Senator Edwards clashed with Holmstead last year over Holmstead's refusal to provide scientific evidence that proposed rollbacks to the Clean Air Act would not harm human health. Holmstead, who has taken a higher profile role since EPA Administrator Christie Whitman stepped down last month, had championed the rollbacks which would make it easier for old factories and power plants to increase their pollution levels.
Turning Lead Into Gold
October 8, 2002Rep. Markey
...Rep. Markey said, “it makes you wonder, if the Bush Administration was seeking advice on whether the sun revolved around the earth or vice verse, would it take Galileo off the committee and replace him with the Inquisition? Since the key issue for this advisory committee is whether low-dose exposure to lead will adversely affect childhood development, I am concerned that noted academic experts are being replaced by individuals who have conflicts of interest that could prevent them from providing advice that will lead to the most protective health standards for our children.”

To elaborate on Rep. Markey's point, it turns out that the CDC rejected the reappointment of one pediatrician and the nominations of two others; all three have solid credentials. Instead, the CDC nominated four other scientists; three with known industry connections; the fourth already was on record as disagreeing with the current lead toxicity standard.

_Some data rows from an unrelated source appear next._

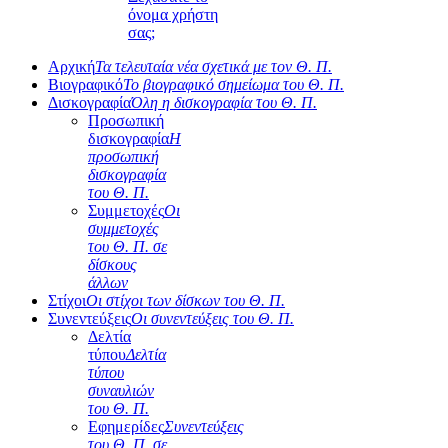
όνομα χρήστη
σας;
Αρχική
Τα τελευταία νέα σχετικά με τον Θ. Π.
Βιογραφικό
Το βιογραφικό σημείωμα του Θ. Π.
Δισκογραφία
Όλη η δισκογραφία του Θ. Π.
Προσωπική
δισκογραφία
Η
προσωπική
δισκογραφία
του Θ. Π.
Συμμετοχές
Οι
συμμετοχές
του Θ. Π. σε
δίσκους
άλλων
Στίχοι
Οι στίχοι των δίσκων του Θ. Π.
Συνεντεύξεις
Οι συνεντεύξεις του Θ. Π.
Δελτία
τύπου
Δελτία
τύπου
συναυλιών
του Θ. Π.
Εφημερίδες
Συνεντεύξεις
του Θ. Π. σε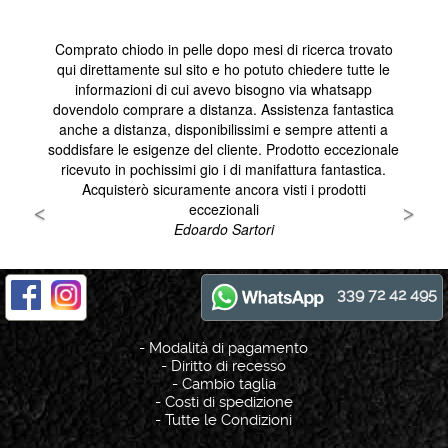
339 72 42 495
-
Modalità di pagamento
-
Diritto di recesso
-
Cambio taglia
-
Costi di spedizione
-
Tutte le Condizioni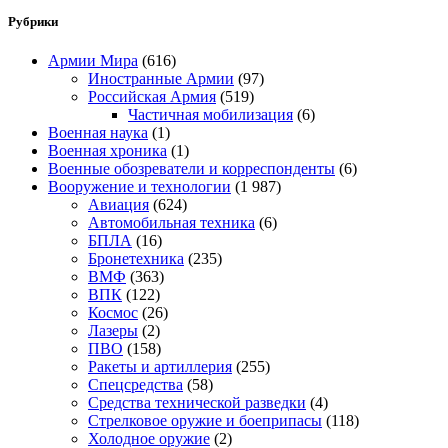
Рубрики
Армии Мира
(616)
Иностранные Армии
(97)
Российская Армия
(519)
Частичная мобилизация
(6)
Военная наука
(1)
Военная хроника
(1)
Военные обозреватели и корреспонденты
(6)
Вооружение и технологии
(1 987)
Авиация
(624)
Автомобильная техника
(6)
БПЛА
(16)
Бронетехника
(235)
ВМФ
(363)
ВПК
(122)
Космос
(26)
Лазеры
(2)
ПВО
(158)
Ракеты и артиллерия
(255)
Спецсредства
(58)
Средства технической разведки
(4)
Стрелковое оружие и боеприпасы
(118)
Холодное оружие
(2)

All of this evidence is well-documented in open sources. What bugs me the most is the last one. Now the Administration is proposing new rules regarding the peer-review process, yet it clearly engages in manipulation of the very process it supposedly is trying to improve. Although none of these bits of evidence provides direct proof that Mr. Bush has “deliberately lied,” which Feaver claims is a “nutty” idea, they do present a picture of systematic subversion of the truth. This is so pervasive, and has been reported so frequently in prominent sources, that Mr. Bush either does not read any newspapers at all, or he has heard of at least some of these incidents, and has failed to do anything about them.